Mews guaranteed salt air, bucolic fountains, and impenetrable security. The uniformed guard, from his air-conditioned booth, waved them through when he recognized Dilly. Ewing parked in her designated spot, unlocked her front door and carried her, hospital gown protecting her peacock, inside the house.

  Gently, he settled her on the couch, center cushion.

  “Thirsty?” she asked.

  “Somewhat.”

  “You’ll have to get us drinks. Juice, whatever you want. Obviously, I can’t get up.”

  Two glasses of apple and Ewing sat beside her, to her right, discreetly distant from her wound.

  “You are thirsty,” Dilly said, released the knot of her hospital gown and let the gown fall from her shoulders. She took a glass and sipped at him.

  “How’s the toe?”

  She lifted her bandaged foot and pressed it across his thighs; he put one hand high up on her inner thigh, drank his juice, licked her salty shoulder, and the door opened.

  “Oh,” said Oca, “I forgot my laptop.”

  “Get it!” said Mother.

  Another exclamatory alarm, unidentified squawk. Ewing withdrew his hand.

  “I could take him home on the way to my lesson,” said Oca.

  “I think you’re already late,” said Dilly, and curled a smile at her daughter, “so go. Go!”

  “Oh. I’ll just use my notebook.” Oca fussed in her room for a moment, came out carrying a book, yelled “Bye” and slammed the door.

  Ewing’s rapture fizzled.

  “What’s your name?” Dilly asked.

  His own eagerness and her desperation had tripped him. This was too rushed. He lifted her leg and got up.

  “Are you leaving?” she asked.

  “You need rest. I’ve done all I can.”

  “No you haven’t. You could do much more,” and she frowned, one-sided, and tilted her head, so like his long-dead pet mynah Dinah, tipped her head twice.

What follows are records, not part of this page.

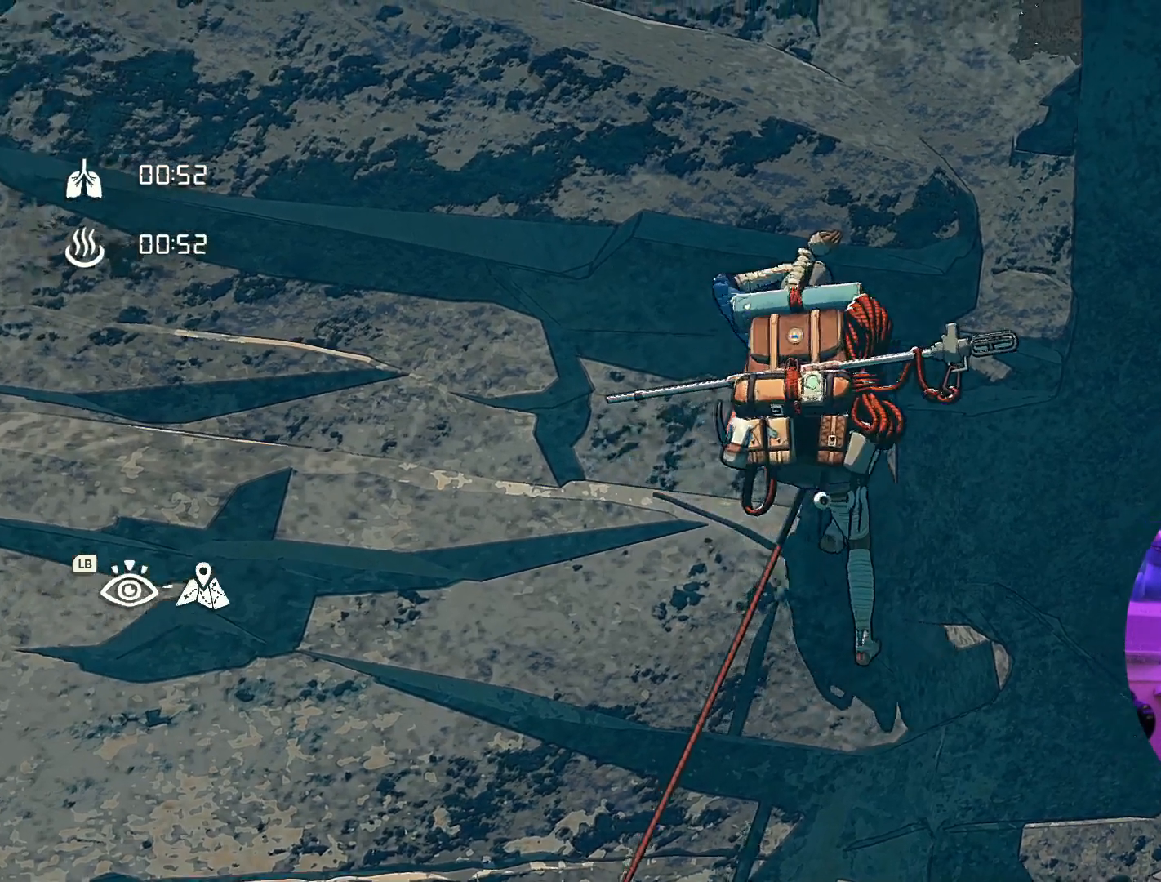
{"buttons": [], "left_stick": "center", "right_stick": "center", "events": [[83, "left_stick", "center"], [233, "right_stick", "center"], [333, "left_stick", "left"], [467, "left_stick", "center"]]}
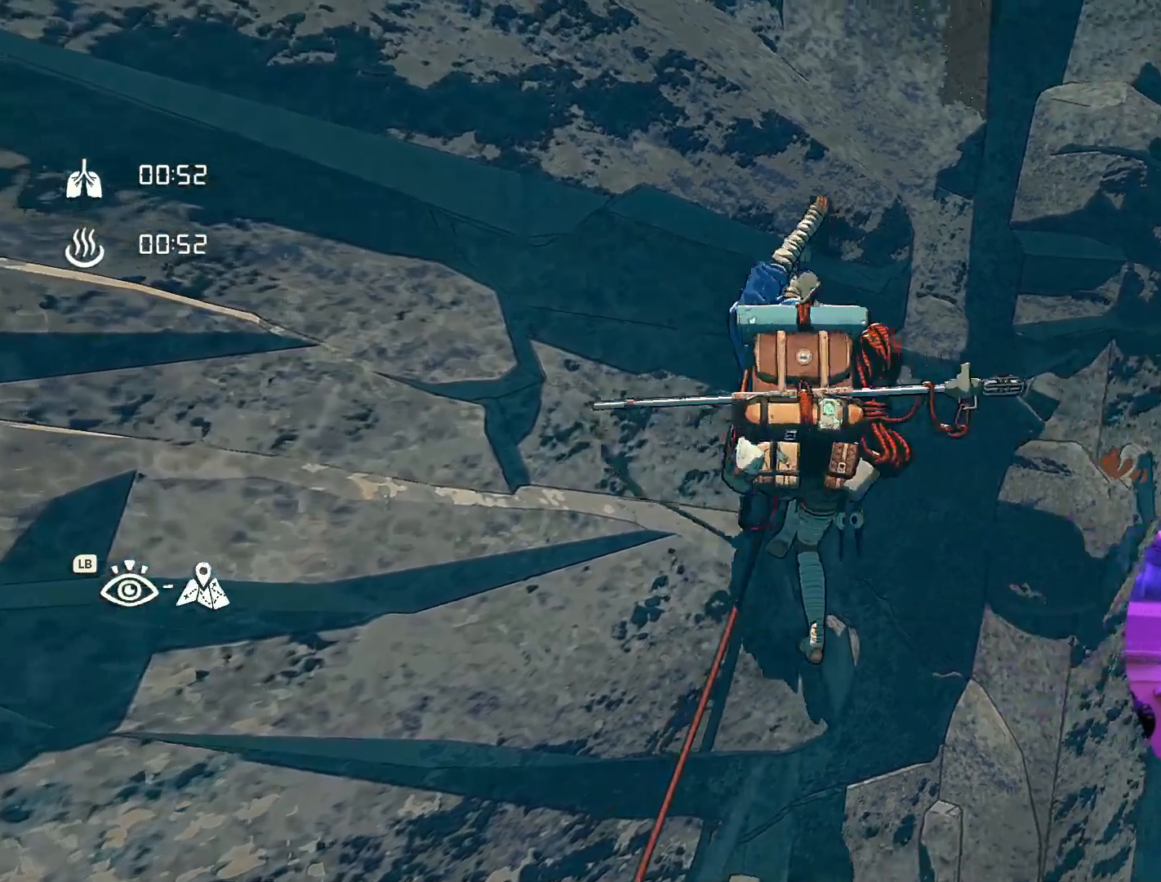
{"buttons": [], "left_stick": "center", "right_stick": "center", "events": [[217, "left_stick", "down-left"], [433, "left_stick", "center"]]}
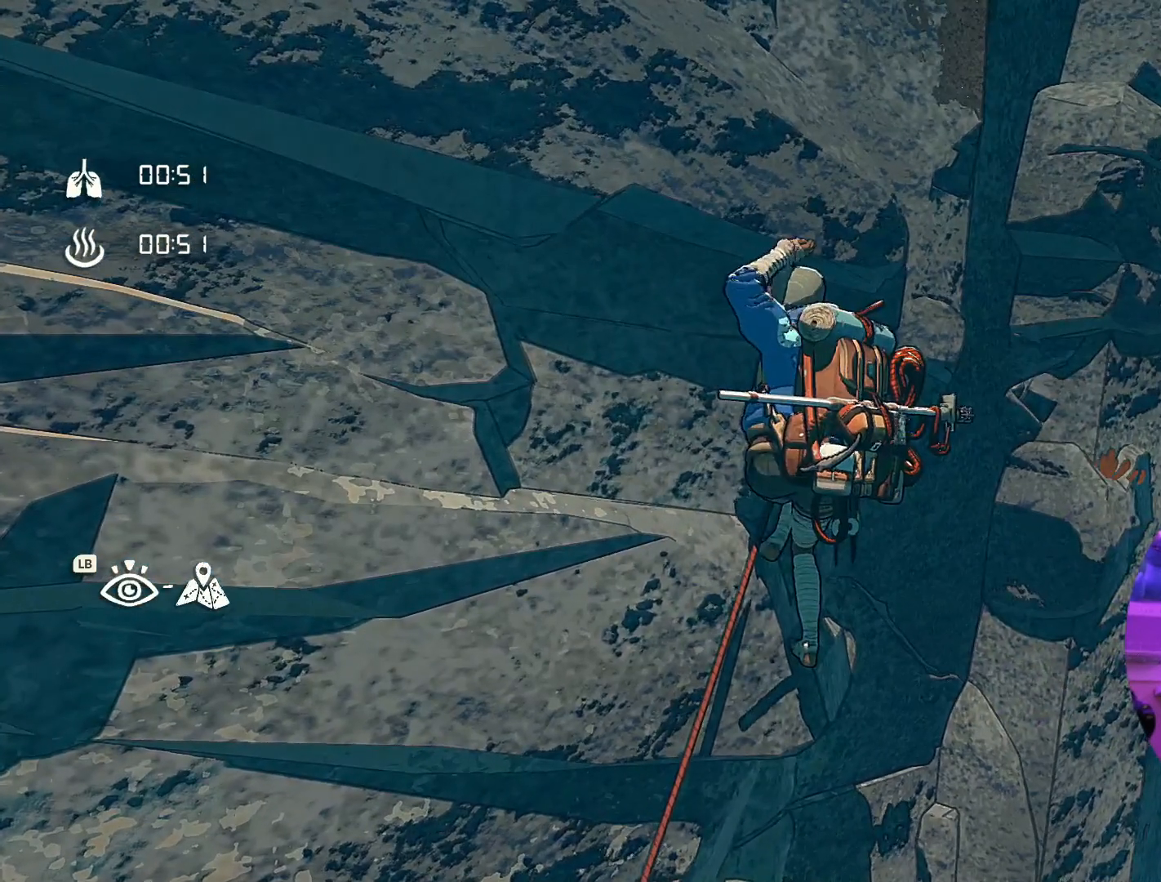
{"buttons": ["R1"], "left_stick": "center", "right_stick": "center", "events": [[50, "R1", "down"]]}
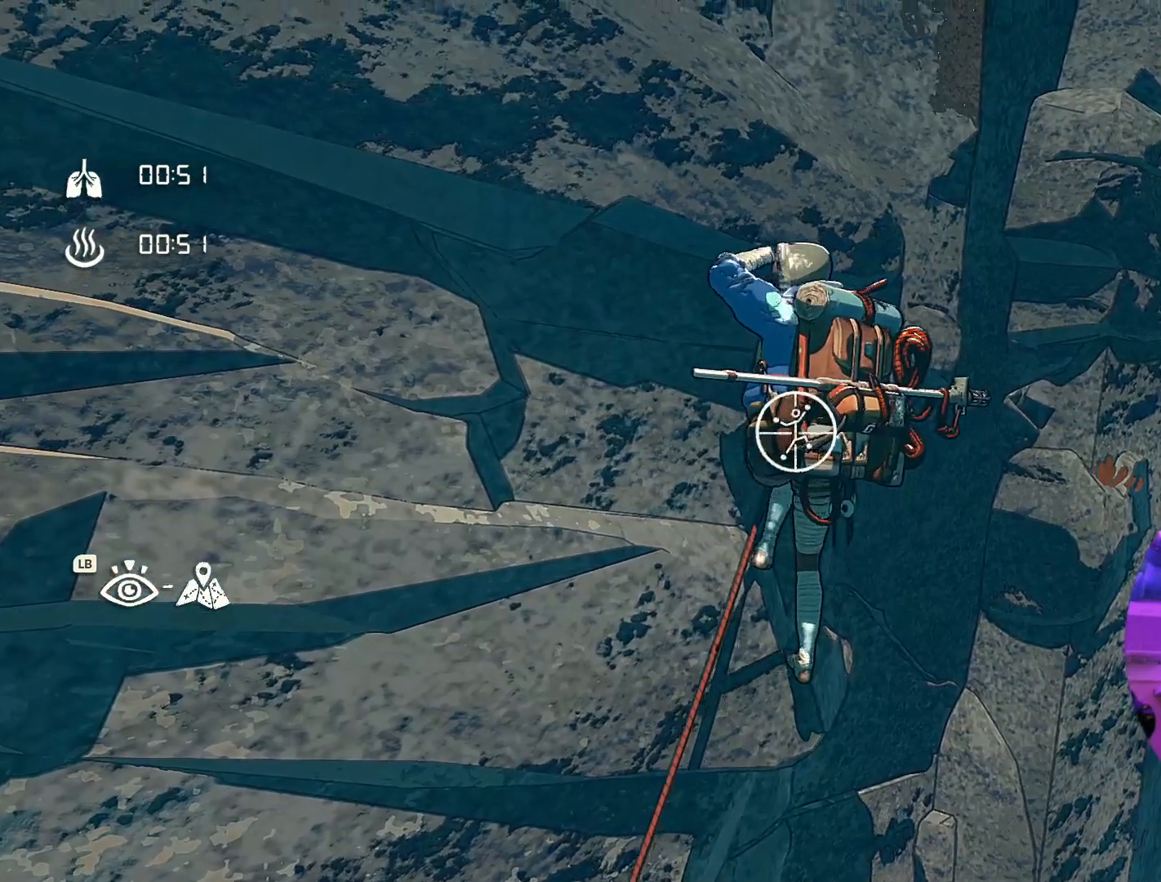
{"buttons": [], "left_stick": "center", "right_stick": "left", "events": [[200, "R1", "up"], [367, "right_stick", "down-left"], [417, "right_stick", "left"]]}
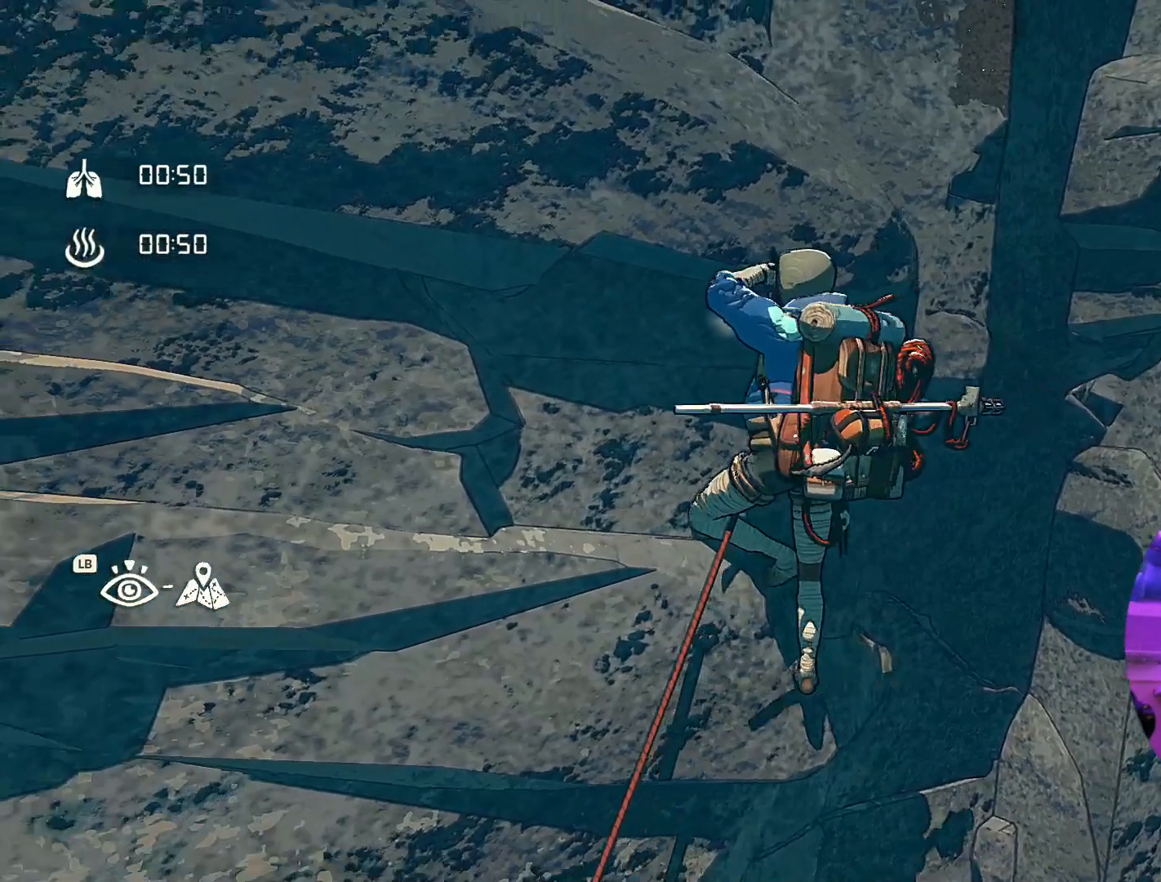
{"buttons": [], "left_stick": "center", "right_stick": "center", "events": [[267, "right_stick", "center"]]}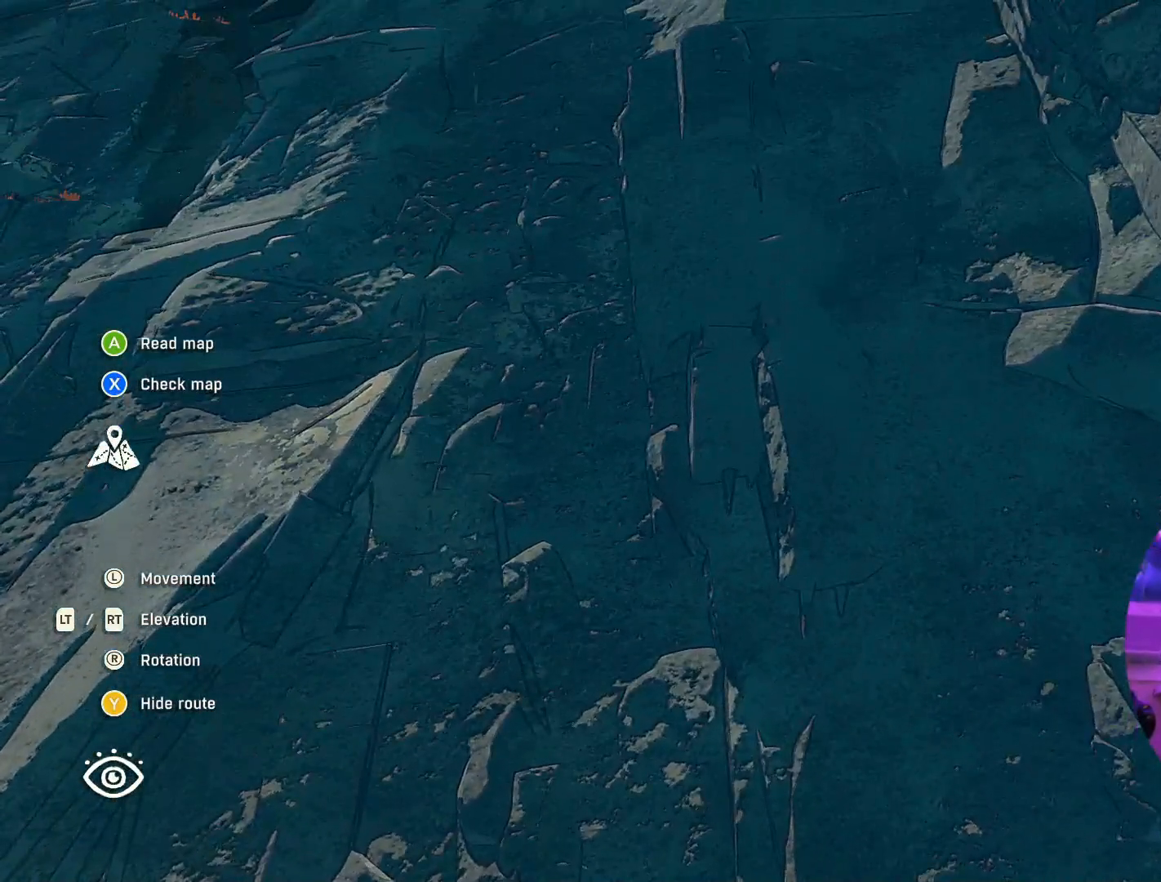
Gameplay with a controller (Xbox layout); each line is a JSON object with the inputs held at the frame after it. "events" lists button and stick changes between this image and that frame as [ms after this image, input, new state], when the widget could be followed in between.
{"buttons": [], "left_stick": "center", "right_stick": "center", "events": []}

  “What’s your name?” she asked, and even as he contrived excuses, even as he thought, any name but Ernest, he heard, “Ernest.”

  “Just Ernest?”

  He didn’t like the way she’d spoken to her daughter, despite his hot, pounding ears. “Maybe I’ll see you on the beach after your toe heals.”

  “Ernest.” She looked peeved, disappointed, but continued to smile at him. “Ernest, don’t go.”

  Against her orders and proud of his sudden fortitude, he opened the door, saluted farewell and left, relieved.

  Once past the gate he remembered his bags of shells, rocks, and feathers, still in her car. He stopped, shook his head, turned around and hesitated, decided to walk home, and walked back.

  “Remember me?” he called to the guard, “I forgot something,” and the guard nodded and let him pass. Ewing hurried toward her car. Windows open, his collectibles on the seat, no reason to go near the house, but her door was still open and he saw her hopping, like any damaged passerine, toward her bedroom. Her silhouette bounced. She turned and caught his stare.

  Hah.

  “I left my feathers in your car!” Ernest shouted, ran inside and bolted her door.